Gemäß Novizky-Hosp macht sich derzeit immer mehr bemerkbar, dass im November die Präsidentenwahlen anstehen. So nehme die Wahlkampfmaschinerie immer mehr an Fahrt auf und damit auch die Meinungsbeeinflussung. „Wurde die Polizei noch vor wenigen Wochen etwa noch als Helden der ,Essential Workers‘ gefeiert, steht sie derzeit massiv in der Kritik wie schon lange nicht mehr. Auf der einen Seite rühmt sich die Regierung mit Maßnahmenpaketen, welche einzigartig in der amerikanischen Geschichte wären. Auf der anderen Seite wird die Opposition nicht müde, ständig auf Unzulänglichkeiten hinzuweisen. Daher wird es spannend sein, zu beobachten, welches Lager sich letztlich durchsetzen wird“, so Katharina Novizky-Hosp weiter.
Müde
Eines sei derzeit jedoch klar erkennbar: Die Menschen seien müde vom Eingesperrt-Sein und den täglichen „Bad News“. „Die Sehnsucht nach ,Socializing‘, einer positiven Zukunft und einem Weg in eine ,Normalität‘ ist klar erkennbar. Auch wenn es eine ,neue Normalität‘ werden wird“, erklärt Katharina Novizky-Hosp.

Angsteinflößend
In der New Yorker Bronx hat indes Sirin Samman ihre neue Heimat gefunden. Die Fotografin mit Vorarlberger Wurzeln berichtet, dass sich die Lage in ihrer unmittelbaren Nachbarschaft zwar beruhigt habe, „aber das letzte Mal, dass solch eine allgemeine Unsicherheit vorherrschte, war in den Tagen und Wochen nach dem 11. September 2001“. Gerade in den ersten Tagen der Proteste sei die Situation sehr furchteinflößend gewesen. „Man hörte die ganze Nacht die Hubschrauber fliegen und die Sirenen der Polizeiautos. Es war aber auch schön, zu sehen, wie am nächsten Tag die Gemeinde zusammenkam und gemeinsam den von den meist jugendlichen Randalierern angerichteten Schaden aufräumte. Als Sicherheitsvorkehrung haben mittlerweile die meisten Eigentümer von Geschäften ihre Schaufenster mit Holzbalken verbarrikadiert“, so Samman.

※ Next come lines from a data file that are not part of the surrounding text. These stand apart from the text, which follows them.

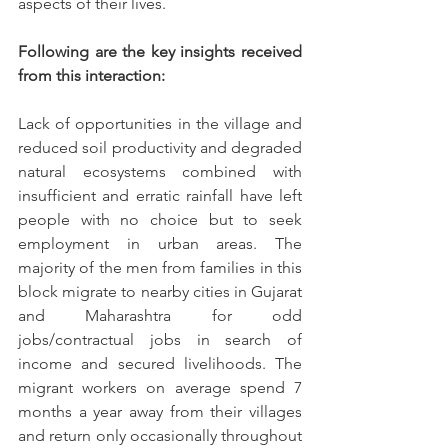
aspects of their lives.
Following are the key insights received 
from this interaction: 
Lack of opportunities in the village and 
reduced soil productivity and degraded 
natural ecosystems combined with 
insufficient and erratic rainfall have left 
people with no choice but to seek 
employment in urban areas. The 
majority of the men from families in this 
block migrate to nearby cities in Gujarat 
and Maharashtra for odd 
jobs/contractual jobs in search of 
income and secured livelihoods. The 
migrant workers on average spend 7 
months a year away from their villages 
and return only occasionally throughout 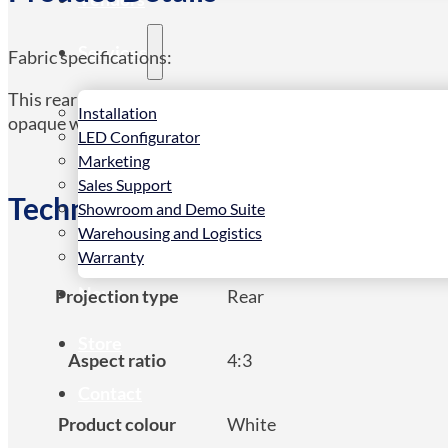
Services
Fabric specifications:
This rear projection fabric features a transparent materia
Installation
opaque which helps achieve a very high level of contrast as
LED Configurator
Marketing
Sales Support
Technical Spec
Showroom and Demo Suite
Warehousing and Logistics
Warranty
News
Projection type
Rear
Store
Aspect ratio
4:3
Contact
Product colour
White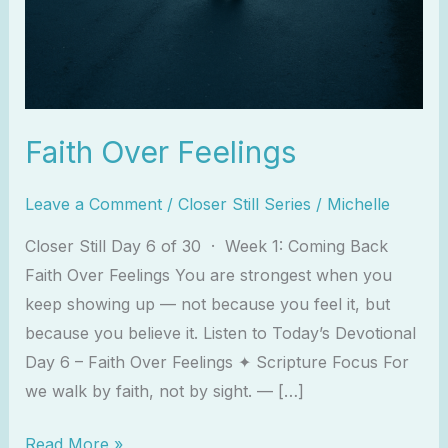
Faith Over Feelings
Leave a Comment
/
Closer Still Series
/
Michelle
Closer Still Day 6 of 30 · Week 1: Coming Back
Faith Over Feelings You are strongest when you
keep showing up — not because you feel it, but
because you believe it. Listen to Today’s Devotional
Day 6 – Faith Over Feelings ✦ Scripture Focus For
we walk by faith, not by sight. — […]
Read More »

Ein Teil der Polizei würde gegen die Randalierer äußerst aggressiv vorgehen, weil ihnen eine extreme Aggressivität von den Protestierenden entgegenschlagen würde. Gemäß Samman wurden in New York zwei Beamte von einem Auto überrollt, woraufhin die Polizisten mit aggressiven Parolen („Shoot those motherfuckers“) reagiert hätten. Mitschnitte dieser Funksprüche kursierten sofort im Internet. „Es gibt aber auch genügend Polizisten, die ihre Helme abnehmen und sich solidarisch mit den Protesten zeigen, etwa indem sie auf die Knie gehen“, berichtet die Fotografin weiter.

Auch wenn es derzeit etwas ruhiger sei und die meisten Proteste friedlich vonstattengehen würden, seien dennoch „alle nervös“. Kaum jemand könne sich auf seine Arbeit konzentrieren, schildert die Fotografin ihre Eindrücke.
Langanhaltend
Dabei sei es, wie Samman weiter berichtet, durchaus nicht außergewöhnlich, dass es in den USA Proteste nach Polizeigewalt geben würde. Neu sei indes, dass diese so lange anhalten und mittlerweile weltweit stattfinden würden. „Seit ein paar Jahren ist zu beobachten, dass Beamte für ihr Fehlverhalten geradestehen müssen. Früher wurden Polizisten aufgrund von Gewaltakten kaum entlassen oder gar vor Gericht gestellt“, so Sirin Samman abschließend.